=== Begin Enclosure ===

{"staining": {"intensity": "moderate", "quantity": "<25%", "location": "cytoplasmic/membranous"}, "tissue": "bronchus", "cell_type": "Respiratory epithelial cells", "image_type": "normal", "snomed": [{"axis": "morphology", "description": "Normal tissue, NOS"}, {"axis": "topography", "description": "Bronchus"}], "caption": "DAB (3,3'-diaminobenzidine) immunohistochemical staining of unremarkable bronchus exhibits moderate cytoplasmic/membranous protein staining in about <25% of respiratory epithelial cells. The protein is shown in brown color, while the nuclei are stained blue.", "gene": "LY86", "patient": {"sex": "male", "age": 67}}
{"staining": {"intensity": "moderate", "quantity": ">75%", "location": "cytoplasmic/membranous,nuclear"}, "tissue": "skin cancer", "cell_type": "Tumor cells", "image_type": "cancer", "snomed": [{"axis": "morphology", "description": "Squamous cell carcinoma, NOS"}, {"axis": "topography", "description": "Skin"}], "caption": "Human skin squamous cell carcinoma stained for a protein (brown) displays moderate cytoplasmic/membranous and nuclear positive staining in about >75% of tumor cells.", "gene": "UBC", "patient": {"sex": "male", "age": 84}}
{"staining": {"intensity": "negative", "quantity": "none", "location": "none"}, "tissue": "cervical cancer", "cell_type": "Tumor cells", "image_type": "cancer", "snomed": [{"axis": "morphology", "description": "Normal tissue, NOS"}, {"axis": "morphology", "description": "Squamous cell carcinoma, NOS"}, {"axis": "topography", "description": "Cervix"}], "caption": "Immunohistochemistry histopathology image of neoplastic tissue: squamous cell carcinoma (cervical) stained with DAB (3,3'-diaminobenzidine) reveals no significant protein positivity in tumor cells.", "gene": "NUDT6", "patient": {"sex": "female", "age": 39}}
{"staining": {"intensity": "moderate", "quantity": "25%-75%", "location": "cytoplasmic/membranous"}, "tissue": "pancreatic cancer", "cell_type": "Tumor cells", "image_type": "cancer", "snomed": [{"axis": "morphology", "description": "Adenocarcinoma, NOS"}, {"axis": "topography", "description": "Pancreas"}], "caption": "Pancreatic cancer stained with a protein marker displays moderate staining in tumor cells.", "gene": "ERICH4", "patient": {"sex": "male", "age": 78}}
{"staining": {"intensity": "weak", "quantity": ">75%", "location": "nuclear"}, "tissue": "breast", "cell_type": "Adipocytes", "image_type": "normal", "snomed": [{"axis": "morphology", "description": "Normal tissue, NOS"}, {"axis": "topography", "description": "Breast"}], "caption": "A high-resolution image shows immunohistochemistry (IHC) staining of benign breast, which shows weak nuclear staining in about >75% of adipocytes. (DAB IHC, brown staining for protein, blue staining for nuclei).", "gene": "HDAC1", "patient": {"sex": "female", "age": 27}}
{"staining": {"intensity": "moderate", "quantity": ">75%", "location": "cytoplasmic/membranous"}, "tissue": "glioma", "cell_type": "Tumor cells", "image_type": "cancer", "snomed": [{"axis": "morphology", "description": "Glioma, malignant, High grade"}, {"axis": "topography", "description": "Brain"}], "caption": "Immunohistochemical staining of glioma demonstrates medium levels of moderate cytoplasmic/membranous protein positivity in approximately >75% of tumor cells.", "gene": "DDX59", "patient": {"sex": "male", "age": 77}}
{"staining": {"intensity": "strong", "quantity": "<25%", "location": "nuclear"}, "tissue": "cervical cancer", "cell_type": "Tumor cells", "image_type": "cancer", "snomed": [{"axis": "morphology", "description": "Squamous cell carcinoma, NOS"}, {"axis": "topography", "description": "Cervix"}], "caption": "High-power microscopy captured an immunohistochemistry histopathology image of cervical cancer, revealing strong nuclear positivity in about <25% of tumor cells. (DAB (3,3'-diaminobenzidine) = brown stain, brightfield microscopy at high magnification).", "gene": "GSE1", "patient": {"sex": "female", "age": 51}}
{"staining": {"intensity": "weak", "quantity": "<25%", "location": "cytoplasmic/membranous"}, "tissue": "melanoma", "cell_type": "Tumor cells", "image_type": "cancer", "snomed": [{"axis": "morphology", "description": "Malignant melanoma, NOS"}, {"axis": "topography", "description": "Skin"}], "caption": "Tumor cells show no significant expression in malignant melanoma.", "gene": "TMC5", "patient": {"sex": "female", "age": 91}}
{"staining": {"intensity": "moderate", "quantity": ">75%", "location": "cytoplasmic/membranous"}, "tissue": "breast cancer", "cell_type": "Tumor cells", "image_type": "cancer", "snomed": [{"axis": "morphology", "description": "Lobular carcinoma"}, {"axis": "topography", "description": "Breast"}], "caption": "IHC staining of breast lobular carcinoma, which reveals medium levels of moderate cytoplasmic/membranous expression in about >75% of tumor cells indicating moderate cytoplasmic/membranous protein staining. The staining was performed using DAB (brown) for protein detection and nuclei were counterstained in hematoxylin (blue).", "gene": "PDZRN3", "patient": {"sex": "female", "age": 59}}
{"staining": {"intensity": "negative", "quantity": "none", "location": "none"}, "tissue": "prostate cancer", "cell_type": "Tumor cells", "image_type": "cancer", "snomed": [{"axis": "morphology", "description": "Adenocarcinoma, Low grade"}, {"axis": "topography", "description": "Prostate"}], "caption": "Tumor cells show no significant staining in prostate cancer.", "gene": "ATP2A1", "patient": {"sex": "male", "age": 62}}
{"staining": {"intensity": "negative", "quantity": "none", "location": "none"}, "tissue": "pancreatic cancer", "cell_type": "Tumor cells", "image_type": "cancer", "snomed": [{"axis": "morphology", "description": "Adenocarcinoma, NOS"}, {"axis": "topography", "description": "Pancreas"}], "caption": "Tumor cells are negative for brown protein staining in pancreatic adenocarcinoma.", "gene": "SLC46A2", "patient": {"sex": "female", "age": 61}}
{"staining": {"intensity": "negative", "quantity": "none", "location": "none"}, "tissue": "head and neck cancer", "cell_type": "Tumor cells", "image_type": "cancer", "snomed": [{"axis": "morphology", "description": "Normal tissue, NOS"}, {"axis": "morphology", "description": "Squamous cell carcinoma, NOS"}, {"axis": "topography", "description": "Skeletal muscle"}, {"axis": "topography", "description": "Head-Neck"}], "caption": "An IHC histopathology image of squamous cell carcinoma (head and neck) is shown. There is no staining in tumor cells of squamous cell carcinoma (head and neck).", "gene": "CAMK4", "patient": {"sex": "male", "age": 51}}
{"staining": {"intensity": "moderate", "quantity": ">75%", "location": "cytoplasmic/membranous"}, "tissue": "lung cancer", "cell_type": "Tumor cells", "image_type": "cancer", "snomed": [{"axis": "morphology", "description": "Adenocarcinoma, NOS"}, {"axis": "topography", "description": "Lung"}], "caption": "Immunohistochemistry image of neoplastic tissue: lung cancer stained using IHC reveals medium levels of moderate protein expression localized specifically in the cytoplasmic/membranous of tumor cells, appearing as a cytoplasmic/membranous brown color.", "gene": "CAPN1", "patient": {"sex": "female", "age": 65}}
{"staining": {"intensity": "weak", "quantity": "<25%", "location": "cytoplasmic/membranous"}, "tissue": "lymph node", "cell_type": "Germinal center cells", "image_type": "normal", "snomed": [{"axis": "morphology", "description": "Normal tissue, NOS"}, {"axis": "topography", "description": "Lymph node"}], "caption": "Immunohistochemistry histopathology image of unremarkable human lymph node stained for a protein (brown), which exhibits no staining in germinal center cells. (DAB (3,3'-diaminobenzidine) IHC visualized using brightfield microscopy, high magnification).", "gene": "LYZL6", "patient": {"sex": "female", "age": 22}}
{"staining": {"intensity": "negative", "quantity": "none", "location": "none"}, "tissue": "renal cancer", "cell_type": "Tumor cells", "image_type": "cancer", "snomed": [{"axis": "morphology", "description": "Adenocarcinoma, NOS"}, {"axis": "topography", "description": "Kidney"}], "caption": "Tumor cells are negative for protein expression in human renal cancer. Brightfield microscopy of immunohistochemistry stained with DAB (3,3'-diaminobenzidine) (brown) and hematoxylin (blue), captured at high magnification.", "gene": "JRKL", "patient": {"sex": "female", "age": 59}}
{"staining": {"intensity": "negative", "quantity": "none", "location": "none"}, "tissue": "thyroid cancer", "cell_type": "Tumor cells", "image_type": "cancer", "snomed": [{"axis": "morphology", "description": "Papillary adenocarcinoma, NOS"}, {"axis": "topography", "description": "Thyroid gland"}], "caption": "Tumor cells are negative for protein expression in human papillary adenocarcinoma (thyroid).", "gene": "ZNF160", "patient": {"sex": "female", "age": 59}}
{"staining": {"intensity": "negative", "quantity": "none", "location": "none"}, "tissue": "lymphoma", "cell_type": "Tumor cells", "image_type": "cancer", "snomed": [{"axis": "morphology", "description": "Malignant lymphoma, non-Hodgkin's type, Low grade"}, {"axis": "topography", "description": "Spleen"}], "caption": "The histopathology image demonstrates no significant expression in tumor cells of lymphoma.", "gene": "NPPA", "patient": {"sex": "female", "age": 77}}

=== End Enclosure ===

▸ Problem requirements: Note which lines carry the word "Skin" in the material, then copy each of them.

▸ Problem solution:
{"staining": {"intensity": "moderate", "quantity": ">75%", "location": "cytoplasmic/membranous,nuclear"}, "tissue": "skin cancer", "cell_type": "Tumor cells", "image_type": "cancer", "snomed": [{"axis": "morphology", "description": "Squamous cell carcinoma, NOS"}, {"axis": "topography", "description": "Skin"}], "caption": "Human skin squamous cell carcinoma stained for a protein (brown) displays moderate cytoplasmic/membranous and nuclear positive staining in about >75% of tumor cells.", "gene": "UBC", "patient": {"sex": "male", "age": 84}}
{"staining": {"intensity": "weak", "quantity": "<25%", "location": "cytoplasmic/membranous"}, "tissue": "melanoma", "cell_type": "Tumor cells", "image_type": "cancer", "snomed": [{"axis": "morphology", "description": "Malignant melanoma, NOS"}, {"axis": "topography", "description": "Skin"}], "caption": "Tumor cells show no significant expression in malignant melanoma.", "gene": "TMC5", "patient": {"sex": "female", "age": 91}}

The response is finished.